AIM OF THE TASK »
Pictures aside, write every record out again word for word.

--- START ---

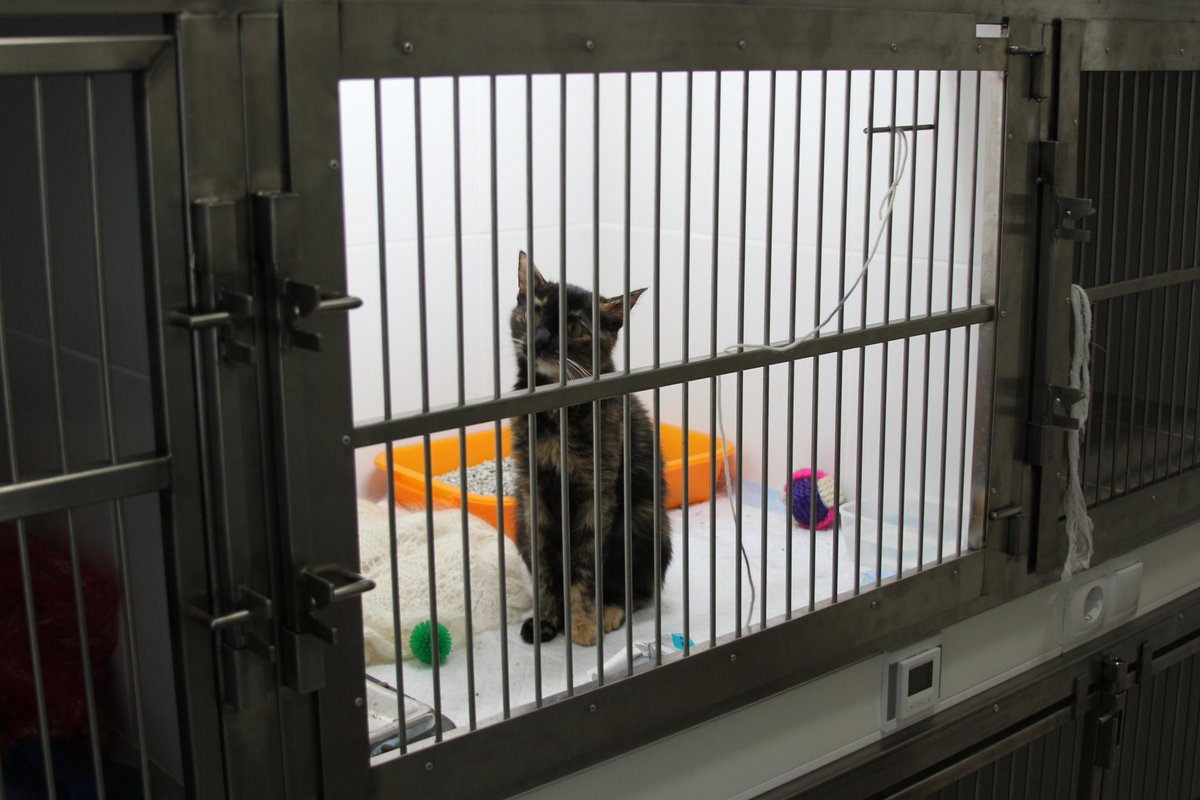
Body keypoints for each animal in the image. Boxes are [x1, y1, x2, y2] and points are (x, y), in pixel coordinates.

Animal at [509, 251, 672, 646]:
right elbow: (546, 566)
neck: (555, 412)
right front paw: (547, 619)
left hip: (642, 519)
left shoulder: (595, 492)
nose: (540, 339)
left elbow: (585, 562)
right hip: (518, 522)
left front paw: (582, 621)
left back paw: (610, 611)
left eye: (573, 328)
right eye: (535, 313)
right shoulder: (532, 494)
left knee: (641, 591)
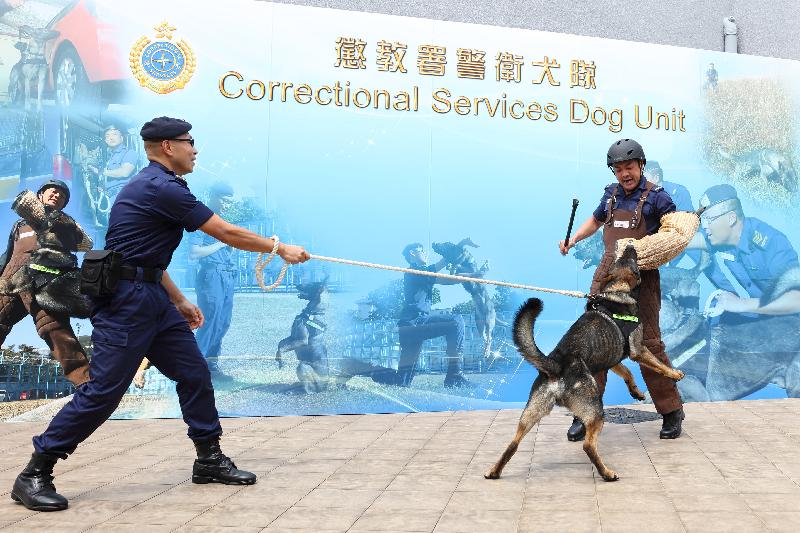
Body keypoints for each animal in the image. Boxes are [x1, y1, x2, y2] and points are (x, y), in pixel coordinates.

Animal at [484, 246, 684, 482]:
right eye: (633, 264)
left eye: (622, 259)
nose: (630, 246)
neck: (615, 291)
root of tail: (555, 365)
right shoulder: (638, 349)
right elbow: (658, 364)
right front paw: (675, 374)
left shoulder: (612, 359)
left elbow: (627, 373)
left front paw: (636, 392)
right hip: (595, 410)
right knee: (588, 445)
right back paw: (607, 473)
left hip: (530, 414)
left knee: (513, 444)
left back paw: (494, 471)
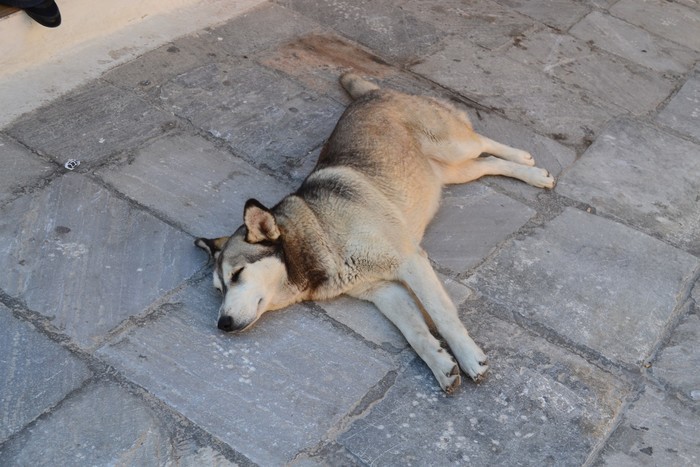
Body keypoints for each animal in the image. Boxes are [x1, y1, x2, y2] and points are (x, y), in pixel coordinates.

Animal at [196, 74, 552, 394]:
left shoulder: (410, 261)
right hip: (448, 173)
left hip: (451, 146)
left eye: (238, 274)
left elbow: (442, 314)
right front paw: (440, 364)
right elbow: (416, 332)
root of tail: (372, 93)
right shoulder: (384, 291)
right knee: (487, 164)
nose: (222, 324)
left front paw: (466, 355)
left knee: (483, 142)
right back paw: (528, 172)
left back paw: (527, 161)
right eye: (218, 289)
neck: (319, 234)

--- END ---

WRITTEN SOLUTION »
Body keypoints for each animal in the image. Boxes are [x1, y1, x2, y2] and points are (x, y), in pixel coordinates.

Animal at [509, 251, 672, 646]:
right elbow: (546, 566)
neck: (555, 412)
right front paw: (547, 619)
left hip: (642, 519)
left shoulder: (595, 492)
nose: (540, 339)
left elbow: (585, 562)
right hip: (518, 522)
left front paw: (582, 621)
left back paw: (610, 611)
left eye: (573, 328)
right eye: (535, 313)
right shoulder: (532, 494)
left knee: (641, 591)
Body keypoints for each animal in the image. Boxes are [x1, y1, x2, y2] and points are (x, y), in pixel coordinates.

Animal at [484, 246, 684, 482]:
right eye: (633, 264)
left eye: (622, 259)
nose: (630, 246)
neck: (615, 291)
root of tail: (555, 365)
right shoulder: (638, 349)
right elbow: (658, 364)
right front paw: (675, 374)
left shoulder: (612, 359)
left elbow: (627, 373)
left front paw: (636, 392)
right hip: (595, 410)
right knee: (588, 445)
right back paw: (607, 473)
left hip: (530, 414)
left knee: (513, 444)
left back paw: (494, 471)
Body keypoints for each animal in the image. Boxes are [x1, y1, x2, y2] and points are (x, y), in pixel coordinates.

Animal at [196, 74, 552, 394]:
left shoulder: (410, 261)
right hip: (448, 173)
left hip: (451, 146)
left eye: (238, 274)
left elbow: (442, 314)
right front paw: (440, 364)
right elbow: (416, 332)
root of tail: (372, 93)
right shoulder: (384, 291)
right knee: (487, 164)
nose: (222, 324)
left front paw: (466, 355)
left knee: (483, 142)
right back paw: (528, 172)
left back paw: (527, 161)
right eye: (218, 289)
neck: (319, 234)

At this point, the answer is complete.